Washington judge upholds Fife’s pot business ban

TACOMA, Wash. — A state judge said Friday that a small city can continue to ban state-licensed marijuana businesses, in a case with big implications for Washington’s experiment in legal pot.

Pierce County Superior Court Judge Ronald Culpepper issued the ruling after extensive arguments over whether Initiative 502, the voter-approved state law that legalizes adults’ recreational use of marijuana, left any room for such local bans.

The case concerned a ban in the Tacoma suburb of Fife. Would-be pot proprietor Tedd Wetherbee sued, saying he was entitled to do business but the city wasn’t letting him. Culpepper disagreed.

“Fife’s ordinance is not pre-empted by I-502 or other state law,” he said in an oral ruling.

Wetherbee said he’d appeal.

Washington’s experiment is built around the notion that it can bring marijuana out of the black market and into a regulated system that protects public health and safety better than prohibition did.

But advocates say local bans threaten the state’s ability to do that: 28 cities and two counties have banned pot shops, and scores more have issued long-running moratoriums preventing the stores from opening while officials review zoning and other issues.

Fife’s lawyers argued that nothing in the state law overruled cities’ zoning authority, while Wetherbee’s attorneys insisted that if local governments can ban licensed growers, processor and sellers, it would undermine voters’ desire to displace illegal pot sales.

Culpepper said Wetherbee did not prove that banning pot shops in such a small city — 5 square miles and fewer than 10,000 people — would thwart the will of the voters; there are shops open in Tacoma, next door.

The analysis might be different for bans in Pierce County or other more populous or larger parts of the state, Culpepper suggested.

The case posed a serious threat to Washington’s entire system for regulating marijuana. Fife had asked the judge, if he struck down the city’s ban, to consider whether the state law should be invalidated as incompatible with marijuana’s prohibition under federal law.

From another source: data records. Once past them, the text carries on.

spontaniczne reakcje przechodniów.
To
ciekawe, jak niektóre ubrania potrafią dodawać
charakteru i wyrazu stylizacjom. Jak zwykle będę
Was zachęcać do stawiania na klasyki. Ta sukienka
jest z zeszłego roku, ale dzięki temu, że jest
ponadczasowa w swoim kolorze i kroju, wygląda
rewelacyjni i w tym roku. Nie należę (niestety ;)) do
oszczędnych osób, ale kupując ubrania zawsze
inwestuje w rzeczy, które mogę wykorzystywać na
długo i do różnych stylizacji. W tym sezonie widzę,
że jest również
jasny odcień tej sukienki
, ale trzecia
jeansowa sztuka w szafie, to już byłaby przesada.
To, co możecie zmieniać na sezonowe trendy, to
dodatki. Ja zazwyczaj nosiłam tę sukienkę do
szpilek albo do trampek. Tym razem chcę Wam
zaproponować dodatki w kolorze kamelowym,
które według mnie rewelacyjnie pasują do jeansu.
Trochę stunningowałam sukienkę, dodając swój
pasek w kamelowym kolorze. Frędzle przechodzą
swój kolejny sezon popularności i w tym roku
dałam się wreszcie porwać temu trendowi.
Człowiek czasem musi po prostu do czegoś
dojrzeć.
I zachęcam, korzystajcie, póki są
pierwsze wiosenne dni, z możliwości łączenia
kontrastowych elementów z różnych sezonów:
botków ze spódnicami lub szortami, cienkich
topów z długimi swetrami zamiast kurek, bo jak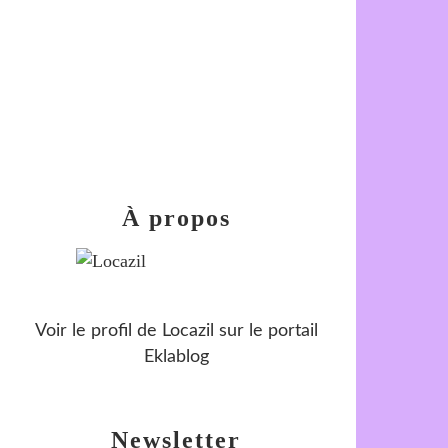
À propos
Voir le profil de
Locazil
sur le portail
Eklablog
Newsletter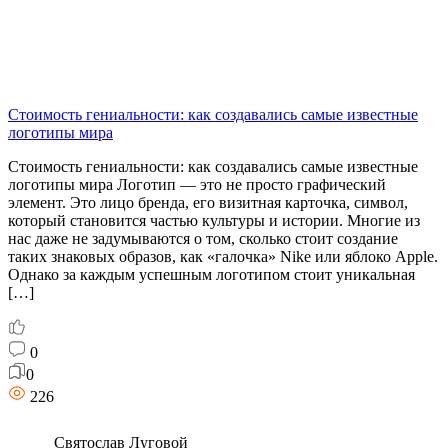
Стоимость гениальности: как создавались самые известные
логотипы мира
Стоимость гениальности: как создавались самые известные
логотипы мира Логотип — это не просто графический
элемент. Это лицо бренда, его визитная карточка, символ,
который становится частью культуры и истории. Многие из
нас даже не задумываются о том, сколько стоит создание
таких знаковых образов, как «галочка» Nike или яблоко Apple.
Однако за каждым успешным логотипом стоит уникальная
[…]
0
0
226
Святослав Луговой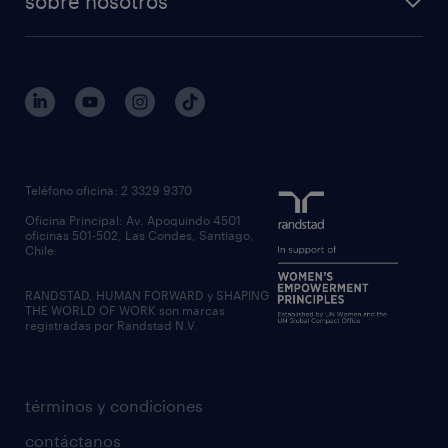
sobre nosotros
Teléfono oficina: 2 3329 9370
Oficina Principal: Av. Apoquindo 4501
oficinas 501-502, Las Condes, Santiago,
Chile.
RANDSTAD, HUMAN FORWARD y SHAPING
THE WORLD OF WORK son marcas
registradas por Randstad N.V.
términos y condiciones
contáctanos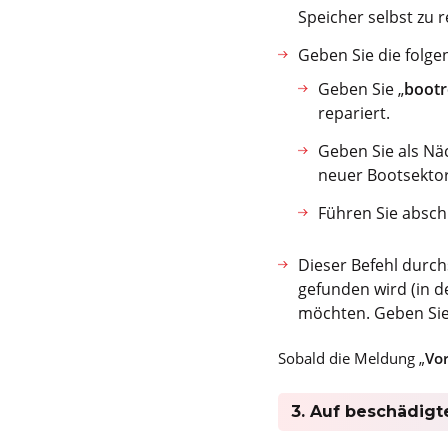
Speicher selbst zu r
Geben Sie die folge
Geben Sie „
bootr
repariert.
Geben Sie als Nä
neuer Bootsektor
Führen Sie absch
Dieser Befehl durch
gefunden wird (in de
möchten. Geben Sie
Sobald die Meldung „
Vor
3. Auf beschädig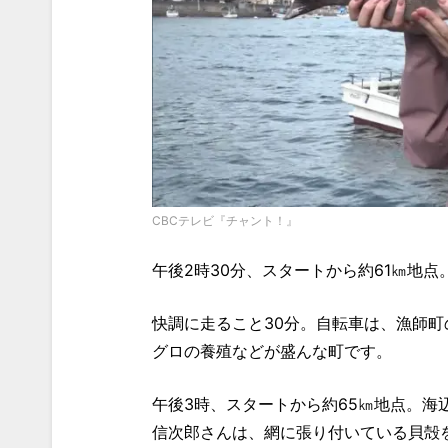
CBCテレビ『チャント！』
午後2時30分、スタートから約61㎞地
快調に走ること30分。自転車は、漁師
グロの養殖などが盛んな町です。
午後3時、スタートから約65㎞地点。
信次郎さんは、網に張り付いている貝殻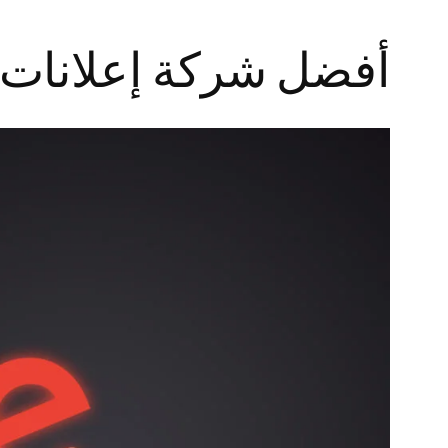
أفضل شركة إعلانات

Culpepper said offhandedly that he did not believe I-502 conflicts with federal law, but he did not reach that question in his ruling.

Nevertheless, Culpepper’s ruling doesn’t end challenge to Fife’s ban. The judge said Wetherbee could pursue procedural arguments that the city didn’t adopt it properly.

The lawsuit attracted a lot of attention, with the state, the American Civil Liberties Union of Washington, and other counties and towns weighing in.

Washington Attorney General Bob Ferguson took the position that I-502 did not negate local zoning authority to ban the shops, but he insisted that the state’s law is not pre-empted by the federal Controlled Substances Act. He called Fife’s arguments “a significant threat to the implementation of Initiative 502.”

Ferguson said after the ruling that I-502’s drafters could have addressed the issue with a single sentence requiring local governments to allow the businesses.

Alison Holcomb, the ACLU of Washington lawyer who wrote the law, said she hopes the Legislature will amend the law this winter to preclude local bans.

Rep. Chris Hurst, the Enumclaw Democrat who heads the House committee that oversees the pot industry, said lawmakers might do just that, unless the state Supreme Court overrules Culpepper by January.

“If you carve out large chunks of the state and say they are able to pre-empt state law, you’ll have pockets where the criminal element flourishes,” Hurst said.

Colorado, the only other state with legal pot for adults, expressly allows cities to ban pot businesses, and dozens have done so.